There was a key line for me about the hero going to a conference about policing split cities such as Jerusalem. It confirmed for me that the book was about our world, exaggerated. In some ways it felt like a satire.
A caveat on that line about split cities. I acknowledge that there will be political or metaphoric readings of the book. But the character who speaks next says that those cities (in the quote) are nothing like ours (Beszel and Ul Qoma). I hope that the ramifications are occurring to readers, but I abjure narrowly reductive metaphorical readings. The two overlaid cities have to have a reality of their own or the novel becomes an allegory, which I don’t like. The fantastic in fiction walks a fine line between being reducible to a metaphor and having a belief in its own reality.
What also impressed me was how well it does work as a crime novel, a real murder mystery but set in a fictionalized city.

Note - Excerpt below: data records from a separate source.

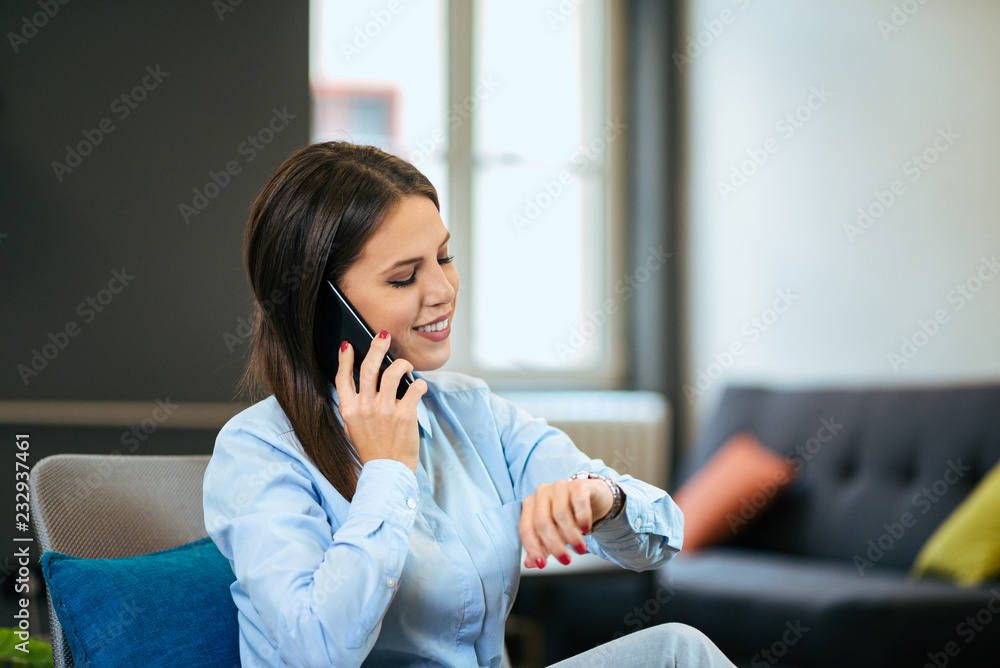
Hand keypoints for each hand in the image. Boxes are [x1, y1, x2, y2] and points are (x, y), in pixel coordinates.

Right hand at [335, 331, 426, 471]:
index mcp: (349, 410)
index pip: (342, 378)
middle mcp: (364, 407)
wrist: (388, 471)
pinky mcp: (404, 415)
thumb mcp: (354, 428)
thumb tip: (363, 385)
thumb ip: (356, 407)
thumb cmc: (373, 449)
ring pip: (392, 372)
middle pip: (369, 367)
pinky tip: (419, 385)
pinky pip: (413, 387)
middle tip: (384, 336)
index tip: (347, 345)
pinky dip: (419, 383)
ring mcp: (384, 410)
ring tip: (406, 365)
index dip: (344, 359)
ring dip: (402, 364)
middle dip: (376, 347)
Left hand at [519, 477, 613, 568]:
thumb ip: (541, 546)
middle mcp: (542, 493)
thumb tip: (529, 563)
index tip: (542, 565)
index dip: (532, 548)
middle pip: (542, 522)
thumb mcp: (554, 533)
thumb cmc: (569, 516)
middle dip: (554, 545)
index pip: (525, 528)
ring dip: (571, 536)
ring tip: (580, 549)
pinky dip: (582, 518)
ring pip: (560, 514)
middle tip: (566, 560)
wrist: (592, 498)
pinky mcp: (579, 485)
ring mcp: (560, 486)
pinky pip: (579, 502)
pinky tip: (586, 529)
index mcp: (531, 504)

It’s a very straight crime novel; it obeys the rules of a police procedural with an almost camp fidelity. It’s in three sections, one in each of the two overlaid cities, and then a third. The first section is straight out of Inspector Lindley with the detective and his female sidekick. The second section is 48 Hours and is a buddy-cop story and the third section is a political conspiracy thriller. It’s still a straight crime novel which some crime readers have read and enjoyed as a crime novel.
There is a generic resentment against people who come in from outside and are clodhopping, bumping into the furniture. But if someone comes in and is respectful, people are delighted. I wanted to be someone who came into the crime genre, knew what had gone before and was respectful. I read a huge number of crime novels before writing this.